■ **TASK DIRECTIONS**: Your answer must be an exact copy of the records below, minus the pictures.

Hardware project source files
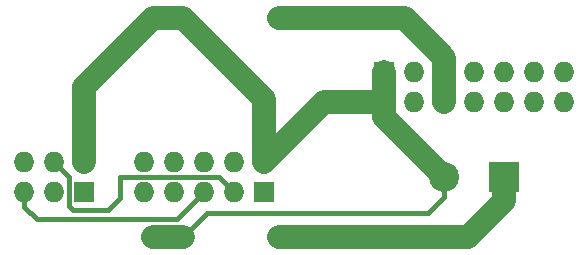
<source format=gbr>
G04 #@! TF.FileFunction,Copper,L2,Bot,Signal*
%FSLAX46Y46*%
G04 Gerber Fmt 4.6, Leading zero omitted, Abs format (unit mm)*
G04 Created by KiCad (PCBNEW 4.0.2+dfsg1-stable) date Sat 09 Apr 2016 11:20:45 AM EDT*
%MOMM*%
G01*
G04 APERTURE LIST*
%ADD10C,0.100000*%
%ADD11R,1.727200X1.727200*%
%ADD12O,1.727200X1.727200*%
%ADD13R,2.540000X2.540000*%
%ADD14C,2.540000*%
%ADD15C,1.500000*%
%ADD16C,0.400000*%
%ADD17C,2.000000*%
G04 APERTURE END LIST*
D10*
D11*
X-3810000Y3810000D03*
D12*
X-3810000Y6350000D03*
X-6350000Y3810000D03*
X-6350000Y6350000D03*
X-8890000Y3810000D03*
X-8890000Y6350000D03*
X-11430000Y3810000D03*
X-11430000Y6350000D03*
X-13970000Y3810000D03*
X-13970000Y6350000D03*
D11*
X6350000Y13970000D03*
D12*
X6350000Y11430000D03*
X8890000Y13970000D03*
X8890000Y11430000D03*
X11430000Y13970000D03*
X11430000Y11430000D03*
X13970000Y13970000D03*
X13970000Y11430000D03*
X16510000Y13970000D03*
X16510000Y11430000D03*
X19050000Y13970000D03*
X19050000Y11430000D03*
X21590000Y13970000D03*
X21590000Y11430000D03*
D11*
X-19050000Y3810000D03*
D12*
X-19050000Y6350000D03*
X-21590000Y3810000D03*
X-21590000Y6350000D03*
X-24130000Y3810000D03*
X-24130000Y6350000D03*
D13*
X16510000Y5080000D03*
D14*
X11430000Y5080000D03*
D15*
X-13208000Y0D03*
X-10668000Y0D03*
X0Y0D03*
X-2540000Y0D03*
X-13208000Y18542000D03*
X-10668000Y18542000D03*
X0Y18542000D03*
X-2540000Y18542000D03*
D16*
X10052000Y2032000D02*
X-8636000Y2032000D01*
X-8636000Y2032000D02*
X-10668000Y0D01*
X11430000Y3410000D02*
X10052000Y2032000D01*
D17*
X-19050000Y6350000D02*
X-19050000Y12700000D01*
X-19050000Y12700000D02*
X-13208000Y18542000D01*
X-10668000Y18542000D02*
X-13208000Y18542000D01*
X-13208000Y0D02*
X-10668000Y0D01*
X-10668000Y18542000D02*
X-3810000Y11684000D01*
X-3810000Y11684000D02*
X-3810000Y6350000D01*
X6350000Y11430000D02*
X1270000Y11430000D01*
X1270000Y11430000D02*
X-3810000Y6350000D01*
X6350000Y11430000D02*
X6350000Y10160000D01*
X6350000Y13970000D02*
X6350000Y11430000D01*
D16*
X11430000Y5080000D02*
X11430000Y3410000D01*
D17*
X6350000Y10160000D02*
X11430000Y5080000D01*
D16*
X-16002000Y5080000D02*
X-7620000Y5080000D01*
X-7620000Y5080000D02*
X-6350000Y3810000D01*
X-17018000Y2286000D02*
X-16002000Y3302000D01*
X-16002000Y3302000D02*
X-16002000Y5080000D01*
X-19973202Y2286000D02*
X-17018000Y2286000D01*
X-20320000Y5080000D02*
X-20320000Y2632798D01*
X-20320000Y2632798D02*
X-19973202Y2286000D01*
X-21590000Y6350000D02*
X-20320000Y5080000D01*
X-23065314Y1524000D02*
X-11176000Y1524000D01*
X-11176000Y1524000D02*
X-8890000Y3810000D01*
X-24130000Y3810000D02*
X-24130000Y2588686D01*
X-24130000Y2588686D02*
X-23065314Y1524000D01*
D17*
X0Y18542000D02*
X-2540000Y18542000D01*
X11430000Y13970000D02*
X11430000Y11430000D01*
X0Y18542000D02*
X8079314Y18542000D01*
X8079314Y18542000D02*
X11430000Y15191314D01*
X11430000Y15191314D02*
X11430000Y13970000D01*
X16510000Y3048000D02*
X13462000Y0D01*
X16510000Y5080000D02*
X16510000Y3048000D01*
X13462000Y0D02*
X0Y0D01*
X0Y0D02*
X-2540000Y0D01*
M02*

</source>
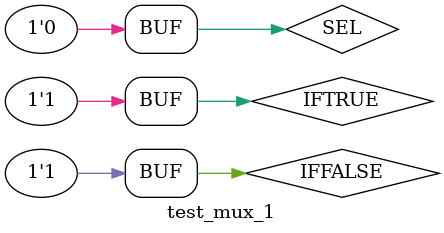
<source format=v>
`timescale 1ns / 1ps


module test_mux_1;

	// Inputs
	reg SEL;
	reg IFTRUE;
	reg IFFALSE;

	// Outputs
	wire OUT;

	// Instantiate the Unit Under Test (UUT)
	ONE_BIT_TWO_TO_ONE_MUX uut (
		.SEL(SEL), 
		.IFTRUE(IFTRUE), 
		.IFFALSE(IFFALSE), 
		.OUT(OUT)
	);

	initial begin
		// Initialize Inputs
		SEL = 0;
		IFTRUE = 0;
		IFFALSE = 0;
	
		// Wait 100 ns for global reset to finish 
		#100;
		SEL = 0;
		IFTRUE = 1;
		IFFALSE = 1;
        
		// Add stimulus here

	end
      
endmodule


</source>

■ **PROBLEM SOLUTION**:
<source format=gbr>
G04 #@! TF.FileFunction,Copper,L2,Bot,Signal*
%FSLAX46Y46*%
G04 Gerber Fmt 4.6, Leading zero omitted, Abs format (unit mm)*
G04 Created by KiCad (PCBNEW 4.0.2+dfsg1-stable) date Sat 09 Apr 2016 11:20:45 AM EDT*
%MOMM*%
G01*
G04 APERTURE LIST*
%ADD10C,0.100000*%
%ADD11R,1.727200X1.727200*%
%ADD12O,1.727200X1.727200*%
%ADD13R,2.540000X2.540000*%
%ADD14C,2.540000*%
%ADD15C,1.500000*%
%ADD16C,0.400000*%
%ADD17C,2.000000*%
G04 APERTURE END LIST*
D10*
D11*
X-3810000Y3810000D03*
D12*
X-3810000Y6350000D03*
X-6350000Y3810000D03*
X-6350000Y6350000D03*
X-8890000Y3810000D03*
X-8890000Y6350000D03*
X-11430000Y3810000D03*
X-11430000Y6350000D03*
X-13970000Y3810000D03*
X-13970000Y6350000D03*
D11*
X6350000Y13970000D03*
D12*
X6350000Y11430000D03*
X8890000Y13970000D03*
X8890000Y11430000D03*
X11430000Y13970000D03*
X11430000Y11430000D03*
X13970000Y13970000D03*
X13970000Y11430000D03*
X16510000Y13970000D03*
X16510000Y11430000D03*
X19050000Y13970000D03*
X19050000Y11430000D03*
X21590000Y13970000D03*
X21590000Y11430000D03*
D11*
X-19050000Y3810000D03*
D12*
X-19050000Y6350000D03*
X-21590000Y3810000D03*
X-21590000Y6350000D03*
X-24130000Y3810000D03*
X-24130000Y6350000D03*
D13*
X16510000Y5080000D03*
D14*
X11430000Y5080000D03*
D15*
X-13208000Y0D03*
X-10668000Y0D03*
X0Y0D03*
X-2540000Y0D03*
X-13208000Y18542000D03*
X-10668000Y18542000D03*
X0Y18542000D03*
X-2540000Y18542000D03*
D16*
X10052000Y2032000D02*
X-8636000Y2032000D01*
X-8636000Y2032000D02*
X-10668000Y0D01*
X11430000Y3410000D02*
X10052000Y2032000D01*
D17*
X-19050000Y6350000D02*
X-19050000Y12700000D01*
X-19050000Y12700000D02*
X-13208000Y18542000D01*
X-10668000Y18542000D02*
X-13208000Y18542000D01*
X-13208000Y0D02*
X-10668000Y0D01*
X-10668000Y18542000D02*
X-3810000Y11684000D01*
X-3810000Y11684000D02*
X-3810000Y6350000D01*
X6350000Y11430000D02*
X1270000Y11430000D01*
X1270000Y11430000D02*
X-3810000Y6350000D01*
X6350000Y11430000D02*
X6350000Y10160000D01*
X6350000Y13970000D02*
X6350000Y11430000D01*
D16*
X11430000Y5080000D02*
X11430000Y3410000D01*
D17*
X6350000Y10160000D02*
X11430000Y5080000D01*
D16*
X-16002000Y5080000D02*
X-7620000Y5080000D01*
X-7620000Y5080000D02*
X-6350000Y3810000D01*
X-17018000Y2286000D02*
X-16002000Y3302000D01*
X-16002000Y3302000D02*
X-16002000Y5080000D01*
X-19973202Y2286000D02*
X-17018000Y2286000D01*
X-20320000Y5080000D02*
X-20320000Y2632798D01*
X-20320000Y2632798D02*
X-19973202Y2286000D01*
X-21590000Y6350000D02*
X-20320000Y5080000D01*
X-23065314Y1524000D02*
X-11176000Y1524000D01*
X-11176000Y1524000D02*
X-8890000Y3810000D01*
X-24130000Y3810000D02*
X-24130000Y2588686D01*
X-24130000Y2588686D02*
X-23065314Y1524000D01*
D17*
X0Y18542000D02*
X-2540000Y18542000D01*
X11430000Y13970000D02*
X11430000Y11430000D01*
X0Y18542000D02*
X8079314Y18542000D01*
X8079314Y18542000D02*
X11430000Y15191314D01*
X11430000Y15191314D02*
X11430000Y13970000D01*
X16510000Y3048000D02*
X13462000Y0D01*
X16510000Y5080000D02*
X16510000Y3048000D01*
X13462000Y0D02*
X0Y0D01*
X0Y0D02*
X-2540000Y0D01*
M02*

</source>
<source format=v>
`timescale 1ns / 1ps


module test_mux_1;

	// Inputs
	reg SEL;
	reg IFTRUE;
	reg IFFALSE;

	// Outputs
	wire OUT;

	// Instantiate the Unit Under Test (UUT)
	ONE_BIT_TWO_TO_ONE_MUX uut (
		.SEL(SEL), 
		.IFTRUE(IFTRUE), 
		.IFFALSE(IFFALSE), 
		.OUT(OUT)
	);

	initial begin
		// Initialize Inputs
		SEL = 0;
		IFTRUE = 0;
		IFFALSE = 0;
	
		// Wait 100 ns for global reset to finish 
		#100;
		SEL = 0;
		IFTRUE = 1;
		IFFALSE = 1;
        
		// Add stimulus here

	end
      
endmodule


</source>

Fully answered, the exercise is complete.